Teacher with three young students

Teaching is one of the most rewarding careers one can choose; it can take a particular person to devote their lives to this challenging career path. You may have heard people talk about their jobs and how they go to work, collect their paycheck and look forward to retirement. Teaching is not a job. It's a way of life.

Colorado Christian University is proud to provide several degree programs in education, and we admire any student who chooses one of the most honorable of all professions.

Teachers Change Lives

Most adults can remember one teacher who had a significant impact on their lives and recall the nostalgia they get when they think about their old classroom, how the teacher prepared each lecture, and how they felt each day in this class.

Did you have a teacher who positively affected you that you decided to be a teacher yourself? Did you choose to teach so that you could help make sure other children were enriched with positive teachable moments in that to become aspirational and successful? Whatever the reason you have chosen to be a teacher, you can affect lives for as long as you're in the classroom. One word, gesture, or facial expression can reach a child's soul; teachers sometimes never truly fathom their impact on the students they teach.

One Teacher's Calling

We spoke to one former teacher (we will call her Susan) who said,

"I knew I wanted to be a teacher when I was in third grade. I had just moved from New York to West Virginia in the middle of the school year and was in my first week when something happened that affected my life forever. My third-grade teacher, Miss Miller, took me aside at recess and told me she saw I had been crying (I was so quiet I thought no one knew!) in class earlier that day. She said she was worried about me and wondered what made me so sad. I told her I had just moved here and no one would talk to me because I was from New York and my dad was a doctor, so they thought I was rich (I heard comments and murmurings during class) and stuck up (their words)."

"Miss Miller said that I was the only new kid at the school all year and that the students were as scared of meeting me as I was of meeting them. She took me inside and popped popcorn in an air popper, and gave me a big bowl to distribute on the playground. The kids came running over, and by the end of the day, I had 25 new friends and ended up having a great rest of the year. The kids had many questions about New York and wondered if I had a butler and a limousine. I explained I lived in a tiny house, had a station wagon that was rusting around the doors, and was wearing my brother's old sweatshirt. I was not "rich" and lived modestly just like they did."

"It was that day in third grade that I knew I wanted to do what Miss Miller did--make kids feel better. She noticed my sadness, which I thought I'd been hiding, and did something about it immediately. That small gesture changed my whole outlook on school, and from that day on, I looked forward to going to school every day instead of dreading it. My love of school continued until the day I got my master's degree, and it continued during my career as an English teacher."

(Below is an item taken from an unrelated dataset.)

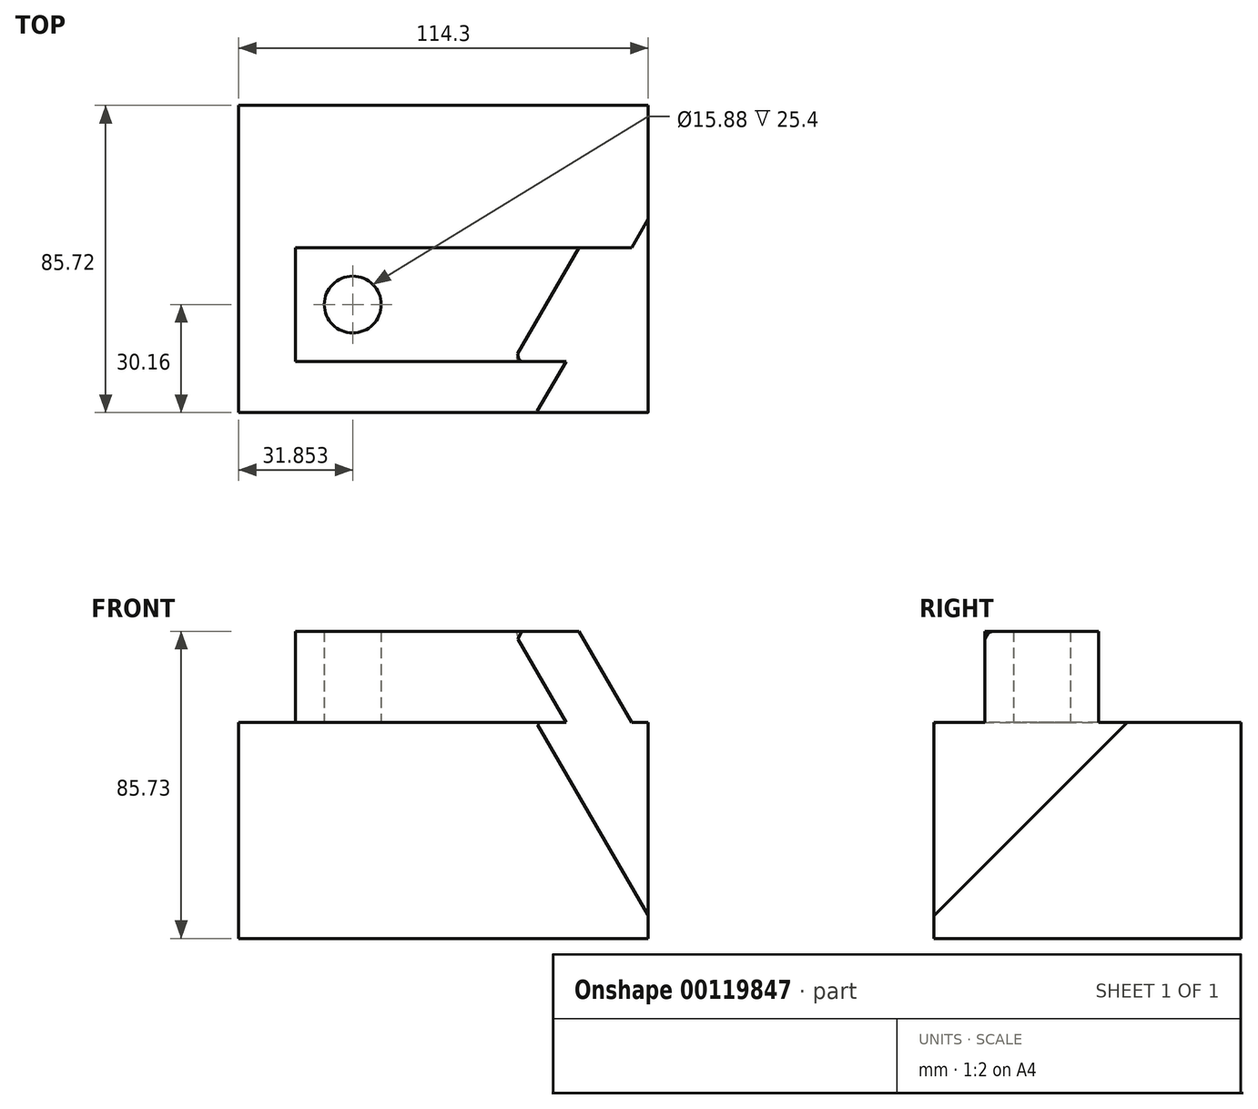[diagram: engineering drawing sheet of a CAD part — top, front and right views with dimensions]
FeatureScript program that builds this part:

"Years later, during a summer break, I ran into Miss Miller in a grocery store and told her about that day in third grade so many years ago and how it affected me. She looked shocked that something she had done on the playground touched me so deeply that I chose English education as my major and became a middle school teacher. While she may only have a vague memory of that day, I remember it as if it were yesterday."

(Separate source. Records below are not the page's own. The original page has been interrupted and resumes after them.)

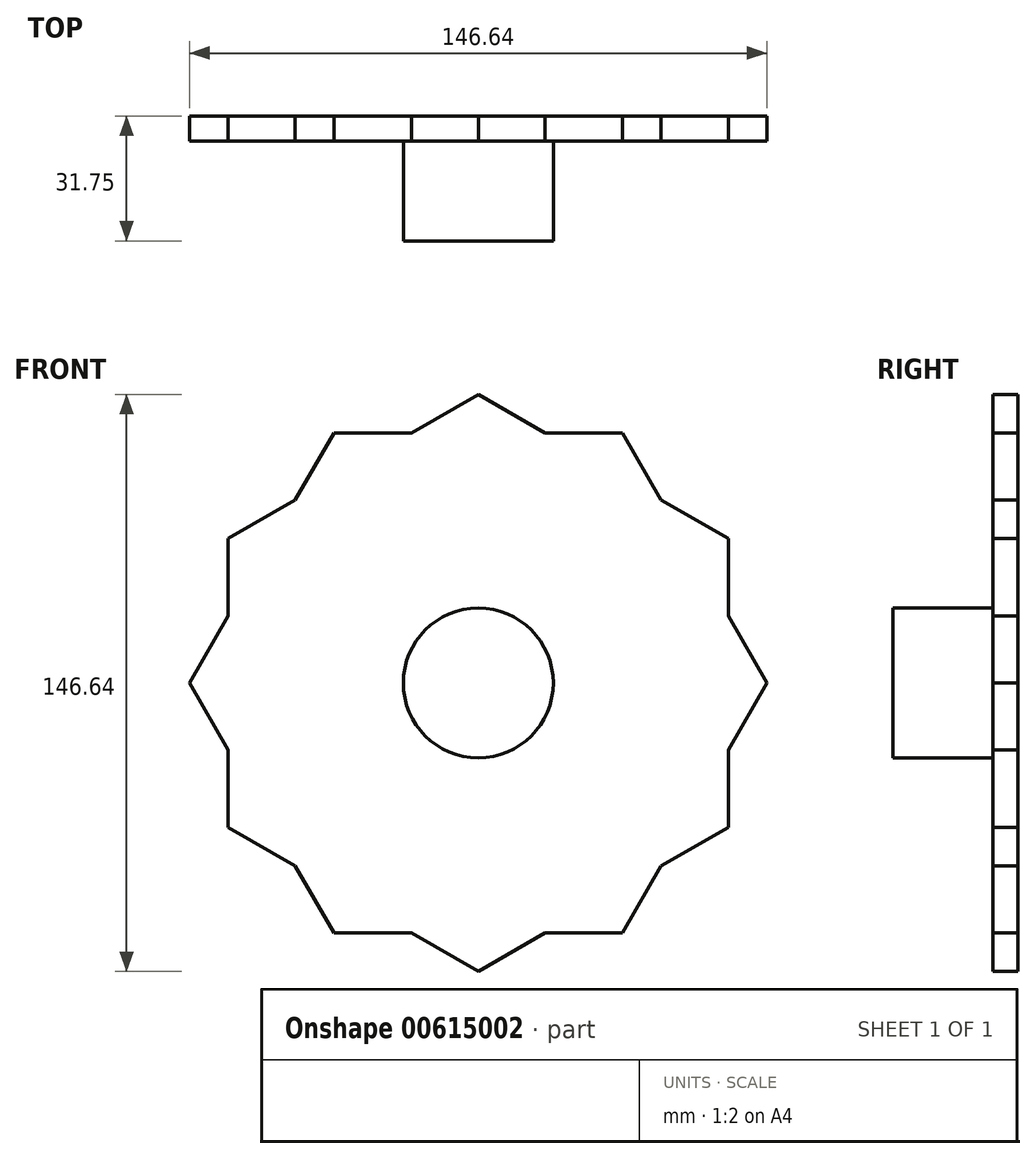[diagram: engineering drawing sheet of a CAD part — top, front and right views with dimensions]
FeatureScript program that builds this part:
annotation { "Feature Type Name" : "Feature", "Feature Type Description" : "" }
export const myFeature = defineFeature(function(context is Context, id is Id, definition is map)
    precondition{}
    {
        {
            var Q0;
            Q0=qCreatedBy(makeId("Front.planeOp"),FACE);
            var sketch = newSketch(context, id + "F0", { "sketchPlane" : qUnion([Q0])});
            skCircle(sketch, "E0", {"center": v(0, 0) * mm, "radius": 19.05 * mm});
            skCircle(sketch, "E1.cCircle", {"center": v(0, 0) * mm, "radius": 63.5 * mm, "construction": true});
            skLineSegment(sketch, "E1.0", {"start": v(-36.66, 63.5) * mm, "end": v(36.66, 63.5) * mm});
            skLineSegment(sketch, "E1.1", {"start": v(36.66, 63.5) * mm, "end": v(73.32, 0) * mm});
            skLineSegment(sketch, "E1.2", {"start": v(73.32, 0) * mm, "end": v(36.66, -63.5) * mm});
            skLineSegment(sketch, "E1.3", {"start": v(36.66, -63.5) * mm, "end": v(-36.66, -63.5) * mm});
            skLineSegment(sketch, "E1.4", {"start": v(-36.66, -63.5) * mm, "end": v(-73.32, 0) * mm});
            skLineSegment(sketch, "E1.5", {"start": v(-73.32, 0) * mm, "end": v(-36.66, 63.5) * mm});
            skPoint(sketch, "E1.0.midPoint", {"position": v(0, 63.5) * mm});
            skCircle(sketch, "E2.cCircle", {"center": v(0, 0) * mm, "radius": 73.32 * mm, "construction": true});
            skLineSegment(sketch, "E2.0", {"start": v(0, 73.32) * mm, "end": v(63.5, 36.66) * mm});
            skLineSegment(sketch, "E2.1", {"start": v(63.5, 36.66) * mm, "end": v(63.5, -36.66) * mm});
            skLineSegment(sketch, "E2.2", {"start": v(63.5, -36.66) * mm, "end": v(0, -73.32) * mm});
            skLineSegment(sketch, "E2.3", {"start": v(0, -73.32) * mm, "end": v(-63.5, -36.66) * mm});
            skLineSegment(sketch, "E2.4", {"start": v(-63.5, -36.66) * mm, "end": v(-63.5, 36.66) * mm});
            skLineSegment(sketch, "E2.5", {"start": v(-63.5, 36.66) * mm, "end": v(0, 73.32) * mm});
            skSolve(sketch);
        }
        {
            var Q0;
            {var subQ0=sQuery(id+"F0.wireOp",EDGE,"E1.1");var subQ1=sQuery(id+"F0.wireOp",EDGE,"E1.0");var subQ2=makeQuery(id+"F0.imprint","INTERSECT",VERTEX,{"derivedFrom":[subQ1,subQ0]});Q0=makeQuery(id+"F0.imprint","IMPRINT",FACE,{"disambiguationData":[TD([[makeQuery(id+"F0.imprint","IMPRINT",EDGE,{"disambiguationData":[TD([[subQ2,1.0]])],"derivedFrom":subQ1}),-1.0]])]});}
            var Q1;
            {var subQ0=sQuery(id+"F0.wireOp",EDGE,"E1.3");var subQ1=sQuery(id+"F0.wireOp",EDGE,"E1.2");var subQ2=makeQuery(id+"F0.imprint","INTERSECT",VERTEX,{"derivedFrom":[subQ1,subQ0]});Q1=makeQuery(id+"F0.imprint","IMPRINT",FACE,{"disambiguationData":[TD([[makeQuery(id+"F0.imprint","IMPRINT",EDGE,{"disambiguationData":[TD([[subQ2,1.0]])],"derivedFrom":subQ1}),-1.0]])]});}
            var Q2;
            {var subQ0=sQuery(id+"F0.wireOp",EDGE,"E2.1");var subQ1=sQuery(id+"F0.wireOp",EDGE,"E1.2");var subQ2=makeQuery(id+"F0.imprint","INTERSECT",VERTEX,{"derivedFrom":[subQ1,subQ0]});Q2=makeQuery(id+"F0.imprint","IMPRINT",FACE,{"disambiguationData":[TD([[makeQuery(id+"F0.imprint","IMPRINT",EDGE,{"disambiguationData":[TD([[subQ2,-1.0]])],"derivedFrom":subQ1}),1.0]])]});}
            var Q3;
            {var subQ0=sQuery(id+"F0.wireOp",EDGE,"E1.5");var subQ1=sQuery(id+"F0.wireOp",EDGE,"E1.0");var subQ2=makeQuery(id+"F0.imprint","INTERSECT",VERTEX,{"derivedFrom":[subQ1,subQ0]});Q3=makeQuery(id+"F0.imprint","IMPRINT",FACE,{"disambiguationData":[TD([[makeQuery(id+"F0.imprint","IMPRINT",EDGE,{"disambiguationData":[TD([[subQ2,-1.0]])],"derivedFrom":subQ1}),-1.0]])]});}
            var Q4;
            Q4=makeQuery(id+"F0.imprint","IMPRINT",FACE,{"disambiguationData":[TD([[makeQuery(id+"F0.imprint","IMPRINT",EDGE,{"derivedFrom":sQuery(id+"F0.wireOp",EDGE,"E0")}),1.0]])]});
            var Q5;
            {var subQ0=sQuery(id+"F0.wireOp",EDGE,"E1.2");var subQ1=sQuery(id+"F0.wireOp",EDGE,"E1.1");var subQ2=makeQuery(id+"F0.imprint","INTERSECT",VERTEX,{"derivedFrom":[subQ1,subQ0]});Q5=makeQuery(id+"F0.imprint","IMPRINT",FACE,{"disambiguationData":[TD([[makeQuery(id+"F0.imprint","IMPRINT",EDGE,{"disambiguationData":[TD([[subQ2,1.0]])],"derivedFrom":subQ1}),-1.0]])]});}
            var Q6;
            {var subQ0=sQuery(id+"F0.wireOp",EDGE,"E2.0");var subQ1=sQuery(id+"F0.wireOp",EDGE,"E1.1");var subQ2=makeQuery(id+"F0.imprint","INTERSECT",VERTEX,{"derivedFrom":[subQ1,subQ0]});Q6=makeQuery(id+"F0.imprint","IMPRINT",FACE,{"disambiguationData":[TD([[makeQuery(id+"F0.imprint","IMPRINT",EDGE,{"disambiguationData":[TD([[subQ2,-1.0]])],"derivedFrom":subQ1}),1.0]])]});}
            var Q7;
            Q7=makeQuery(id+"F0.imprint","IMPRINT",FACE,{"disambiguationData":[TD([[makeQuery(id+"F0.imprint","IMPRINT",EDGE,{"derivedFrom":sQuery(id+"F0.wireOp",EDGE,"E0")}),-1.0]])]});
            var Q8;
            {var subQ0=sQuery(id+"F0.wireOp",EDGE,"E2.2");var subQ1=sQuery(id+"F0.wireOp",EDGE,"E1.3");var subQ2=makeQuery(id+"F0.imprint","INTERSECT",VERTEX,{"derivedFrom":[subQ1,subQ0]});Q8=makeQuery(id+"F0.imprint","IMPRINT",FACE,{"disambiguationData":[TD([[makeQuery(id+"F0.imprint","IMPRINT",EDGE,{"disambiguationData":[TD([[subQ2,-1.0]])],"derivedFrom":subQ1}),1.0]])]});}
            var Q9;
            {var subQ0=sQuery(id+"F0.wireOp",EDGE,"E1.4");var subQ1=sQuery(id+"F0.wireOp",EDGE,"E1.3");var subQ2=makeQuery(id+"F0.imprint","INTERSECT",VERTEX,{"derivedFrom":[subQ1,subQ0]});Q9=makeQuery(id+"F0.imprint","IMPRINT",FACE,{"disambiguationData":[TD([[makeQuery(id+"F0.imprint","IMPRINT",EDGE,{"disambiguationData":[TD([[subQ2,1.0]])],"derivedFrom":subQ1}),-1.0]])]});}
            var Q10;
            {var subQ0=sQuery(id+"F0.wireOp",EDGE,"E2.3");var subQ1=sQuery(id+"F0.wireOp",EDGE,"E1.4");var subQ2=makeQuery(id+"F0.imprint","INTERSECT",VERTEX,{"derivedFrom":[subQ1,subQ0]});Q10=makeQuery(id+"F0.imprint","IMPRINT",FACE,{"disambiguationData":[TD([[makeQuery(id+"F0.imprint","IMPRINT",EDGE,{"disambiguationData":[TD([[subQ2,-1.0]])],"derivedFrom":subQ1}),1.0]])]});}
            var Q11;
            {var subQ0=sQuery(id+"F0.wireOp",EDGE,"E1.5");var subQ1=sQuery(id+"F0.wireOp",EDGE,"E1.4");var subQ2=makeQuery(id+"F0.imprint","INTERSECT",VERTEX,{"derivedFrom":[subQ1,subQ0]});Q11=makeQuery(id+"F0.imprint","IMPRINT",FACE,{"disambiguationData":[TD([[makeQuery(id+"F0.imprint","IMPRINT",EDGE,{"disambiguationData":[TD([[subQ2,1.0]])],"derivedFrom":subQ1}),-1.0]])]});}
            var Q12;
            {var subQ0=sQuery(id+"F0.wireOp",EDGE,"E2.4");var subQ1=sQuery(id+"F0.wireOp",EDGE,"E1.5");var subQ2=makeQuery(id+"F0.imprint","INTERSECT",VERTEX,{"derivedFrom":[subQ1,subQ0]});Q12=makeQuery(id+"F0.imprint","IMPRINT",FACE,{"disambiguationData":[TD([[makeQuery(id+"F0.imprint","IMPRINT",EDGE,{"disambiguationData":[TD([[subQ2,-1.0]])],"derivedFrom":subQ1}),1.0]])]});}
            var Q13;
            {var subQ0=sQuery(id+"F0.wireOp",EDGE,"E2.5");var subQ1=sQuery(id+"F0.wireOp",EDGE,"E1.0");var subQ2=makeQuery(id+"F0.imprint","INTERSECT",VERTEX,{"derivedFrom":[subQ1,subQ0]});Q13=makeQuery(id+"F0.imprint","IMPRINT",FACE,{"disambiguationData":[TD([[makeQuery(id+"F0.imprint","IMPRINT",EDGE,{"disambiguationData":[TD([[subQ2,-1.0]])],"derivedFrom":subQ1}),1.0]])]});}
            extrude(context, id + "F1", {"entities" : qUnion([Q0, Q1, Q2, Q3, Q4, Q5, Q6, Q7, Q8, Q9, Q10, Q11, Q12, Q13]), "oppositeDirection" : true, "depth" : 6.35 * mm, "offsetDistance" : 25.4 * mm});
        }
        {
            var Q0;
            Q0=makeQuery(id+"F0.imprint","IMPRINT",FACE,{"disambiguationData":[TD([[makeQuery(id+"F0.imprint","IMPRINT",EDGE,{"derivedFrom":sQuery(id+"F0.wireOp",EDGE,"E0")}),1.0]])]});
            extrude(context, id + "F2", {"entities" : qUnion([Q0]), "operationType" : NewBodyOperationType.ADD, "depth" : 25.4 * mm, "offsetDistance" : 25.4 * mm});
        }
    });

Teachers Can Affect Change

Susan explained that she went to work as a teacher and was reminded of what she did (or did not do) in the classroom affected lives and that whether she liked it or not, the words that came out of her mouth and her actions would make a difference in young lives each day.

As an educator, you have an opportunity to make a positive everlasting difference in students' lives. You get a chance to inspire, motivate, uplift, celebrate, create, and reward students. In return, these students will grow into self-motivated individuals who will never forget that even if all they had was one person (you as their teacher) who believed in them.

Teachers have power and must use it as Christ wants them to. They must construct a learning environment in which children and teens feel safe and cared for; understand that your time with them is limited and that what goes on in your classroom is only one tiny part of their world. But a part that will contribute to who they become as a Christian and a citizen.

Proverbs 22:6 "Train up a child in the way he should go; even when he is old he will not depart from it." (English Standard Version)

Become a Licensed Educator

The opportunities in the field of education are endless. CCU offers a variety of Colorado educator license programs:

Colorado state licensing programs typically consist of a combination of classwork and field experience. CCU education students are required to complete 800 hours of field experience, which begins your first year and you will work with local outstanding educators to gain real classroom experience and see great teachers in action.